Being a CEO for tech business in a private setting in the U.S. and in Europe is probably very similar. We have the same KPIs, the same measurements, the same outlook, the same big dreams, the same futures, same technologies. We tend to adopt things a little bit slightly later — I would say six months, depending on what the technology is, to a year or two years later in Europe — than we do in the U.S. Where there is a difference is running a U.S.-listed company and a European-listed company. The American investors in technology just tend to be slightly more used to and well versed in investing in technology businesses, which often can be very fluid. You have a lot of tech startups coming out of the valley and out of the U.S. that have very significant valuations that are not profitable, for example. That’s kind of par for the course in the U.S., and American investors are used to that. European investors are well known to be a bit more conservative. They want to have profitability and growth measured together.

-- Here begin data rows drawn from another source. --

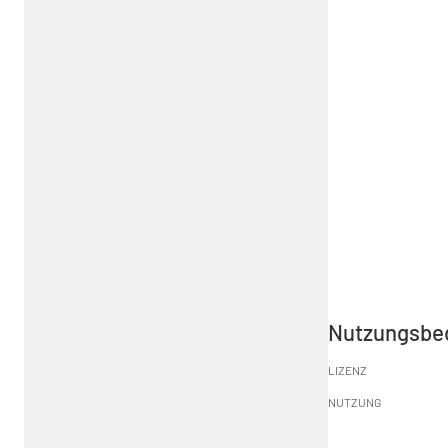
Nutzungsbe
LIZENZ
NUTZUNG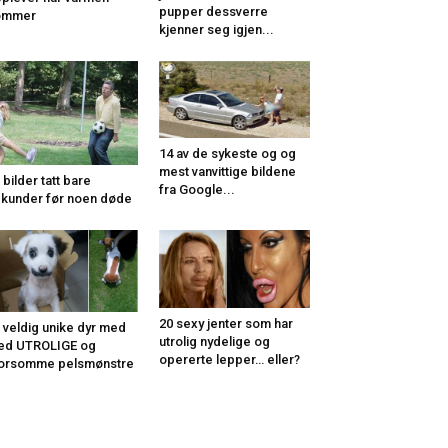
pupper dessverre
ommer
kjenner seg igjen...
14 av de sykeste og og
mest vanvittige bildene
 bilder tatt bare
fra Google...
kunder før noen døde
20 sexy jenter som har
 veldig unike dyr med
utrolig nydelige og
ed UTROLIGE og
opererte lepper… eller?
orsomme pelsmønstre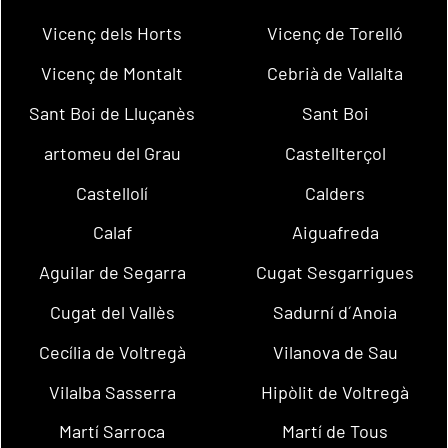
Vicenç dels Horts
Vicenç de Torelló
Vicenç de Montalt
Cebrià de Vallalta
Sant Boi de Lluçanès
Sant Boi
artomeu del Grau
Castellterçol
Castellolí
Calders
Calaf
Aiguafreda
Aguilar de Segarra
Cugat Sesgarrigues
Cugat del Vallès
Sadurní d´Anoia
Cecília de Voltregà
Vilanova de Sau
Vilalba Sasserra
Hipòlit de Voltregà
Martí Sarroca
Martí de Tous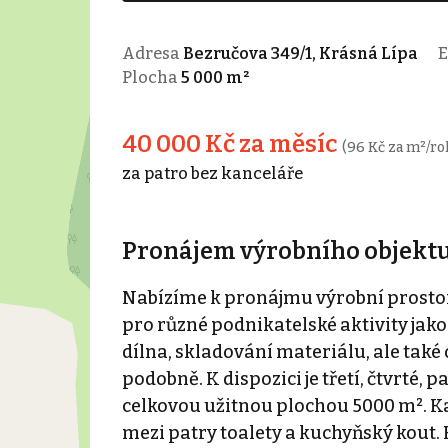
Adresa
Bezručova 349/1, Krásná Lípa
E
Plocha
5 000 m²
40 000 Kč za měsíc
(96 Kč za m²/ro
za patro bez kanceláře
Pronájem výrobního objektu 
Nabízíme k pronájmu výrobní prostory 
pro různé podnikatelské aktivity jako
dílna, skladování materiálu, ale také
podobně. K dispozici je třetí, čtvrté,
celkovou užitnou plochou 5000 m². Ka
mezi patry toalety a kuchyňský kout. 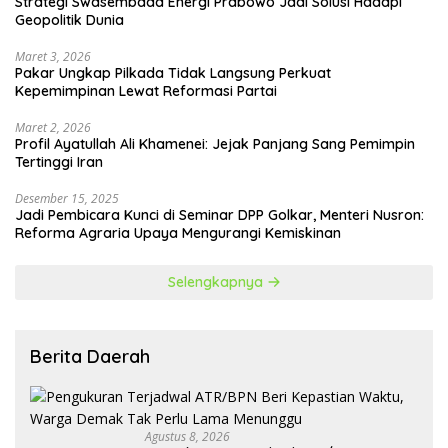
Strategi Swasembada Energi Prabowo Jadi Solusi Hadapi
Geopolitik Dunia
Maret 3, 2026
Pakar Ungkap Pilkada Tidak Langsung Perkuat
Kepemimpinan Lewat Reformasi Partai
Maret 2, 2026
Profil Ayatullah Ali Khamenei: Jejak Panjang Sang Pemimpin
Tertinggi Iran
Desember 15, 2025
Jadi Pembicara Kunci di Seminar DPP Golkar, Menteri Nusron:
Reforma Agraria Upaya Mengurangi Kemiskinan
Selengkapnya
Berita Daerah
Agustus 8, 2026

There’s a lot less ability to invest for growth in Europe.

When I first arrived, European tech was really still in its infancy. The successful homegrown companies, there weren’t many. You could count them on one hand. You couldn’t string together the European tech scene in a way to create a cohesive tech ecosystem.

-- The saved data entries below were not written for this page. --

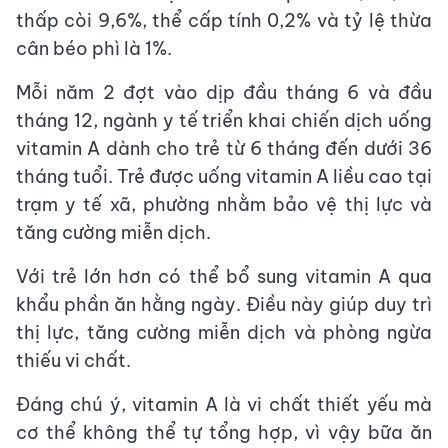
thấp còi 9,6%, thể cấp tính 0,2% và tỷ lệ thừa
cân béo phì là 1%.
Mỗi năm 2 đợt vào dịp đầu tháng 6 và đầu
tháng 12, ngành y tế triển khai chiến dịch uống
vitamin A dành cho trẻ từ 6 tháng đến dưới 36
tháng tuổi. Trẻ được uống vitamin A liều cao tại
trạm y tế xã, phường nhằm bảo vệ thị lực và
tăng cường miễn dịch.
Với trẻ lớn hơn có thể bổ sung vitamin A qua
khẩu phần ăn hằng ngày. Điều này giúp duy trì
thị lực, tăng cường miễn dịch và phòng ngừa
thiếu vi chất.
Đáng chú ý, vitamin A là vi chất thiết yếu mà
cơ thể không thể tự tổng hợp, vì vậy bữa ăn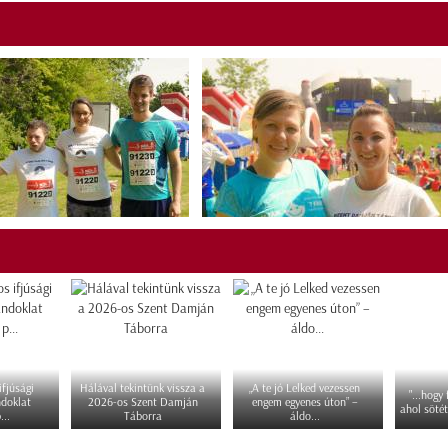
fjúsági
Hálával tekintünk vissza a
„A te jó Lelked vezessen
"...hogy
ndoklat
2026-os Szent Damján
engem egyenes úton” –
ahol sötét
...
Táborra
áldo...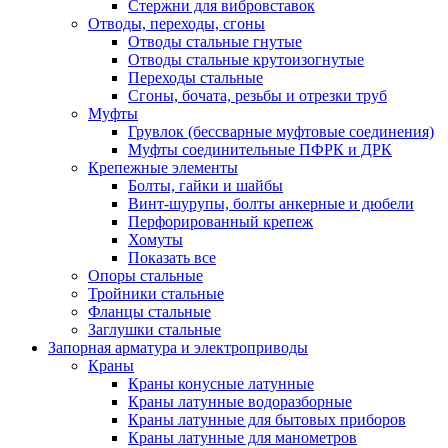
Стержни для вибровставок
Отводы, переходы, сгоны
Отводы стальные гнутые
Отводы стальные крутоизогнутые
Переходы стальные
Сгоны, бочата, резьбы и отрезки труб
Муфты
Грувлок (бессварные муфтовые соединения)
Муфты соединительные ПФРК и ДРК
Крепежные элементы
Болты, гайки и шайбы
Винт-шурупы, болты анкерные и дюбели
Перфорированный крепеж
Хомуты
Показать все
Опоры стальные
Тройники стальные
Фланцы стальные
Заглушки стальные
Запорная арматура и электроприводы
Краны
Краны конусные латунные
Краны латунные водоразборные
Краны латунные для бытовых приборов
Краны латунные для манометров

The early days of the [2008] financial crisis … changed the face of European tech for the better. We had a lot of ambitious young graduates coming out looking at an entrepreneurial approach to business as unemployment was hitting its peak. Venture was just starting to really grow a decade ago in Europe. People started staying in Europe. All the big investors, private equity, and VCs from the U.S. were now making their way to Europe. Startup by startup, it was solidifying into profitable companies and put Europe on the map for tech investment only in the last decade. We started showing and encouraging the investor communities, but also the European startup community, that they can really chart their course, and they don’t have to be a Silicon startup to really be a tech icon. We produced a record $100 billion in capital investment [last year], and we have 98 new unicorns in Europe.

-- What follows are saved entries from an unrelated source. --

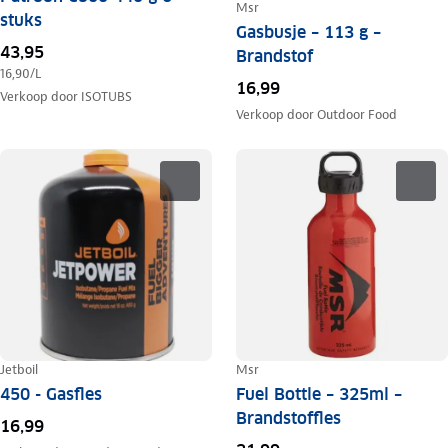
Msr
stuks
Gasbusje – 113 g –
43,95
Brandstof
16,90
/L
16,99
Verkoop door
ISOTUBS
Verkoop door
Outdoor Food
Jetboil
Msr
450 - Gasfles
Fuel Bottle – 325ml –
Brandstoffles
16,99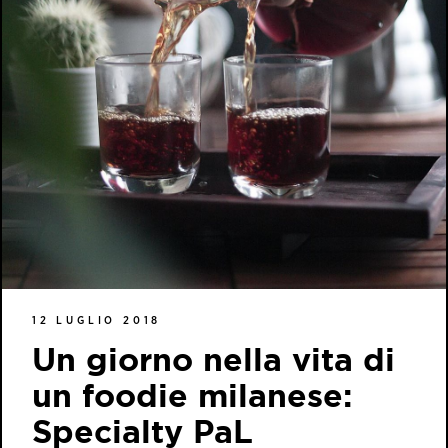
12 LUGLIO 2018
Un giorno nella vita di
un foodie milanese:
Specialty PaL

Being an American woman in Europe running a German tech company is challenging a lot of days. Businesses must see equality and diversity as a key underpin to the success of business. Europe generally is behind the U.S. in the way of diversity, particularly in the C-level and the boardroom. I am very vocally against quotas, because I don’t want anyone to ever think that I was put into a company because I’m a woman, but rather I’m the right candidate. But it’s like brass tacks here. I don’t want to be the exception. I want to be the norm, and we’re not there yet.

I have been incredibly embraced and well received in Germany. I’ve been a very sought-after leader in Germany, and they rewarded me incredibly with elevating my role and my position and all the things that I’ve done in Germany. I’ve been incredibly well supported, more so than I could have ever asked or dreamt of, really. So the issue is not Germany at all. The issue is tradition, and the fact that we don’t have enough women in the pipeline. But we are going to change that. We are absolutely going to change it.

This story was updated to clarify the stock exchange on which shares of Suse are listed.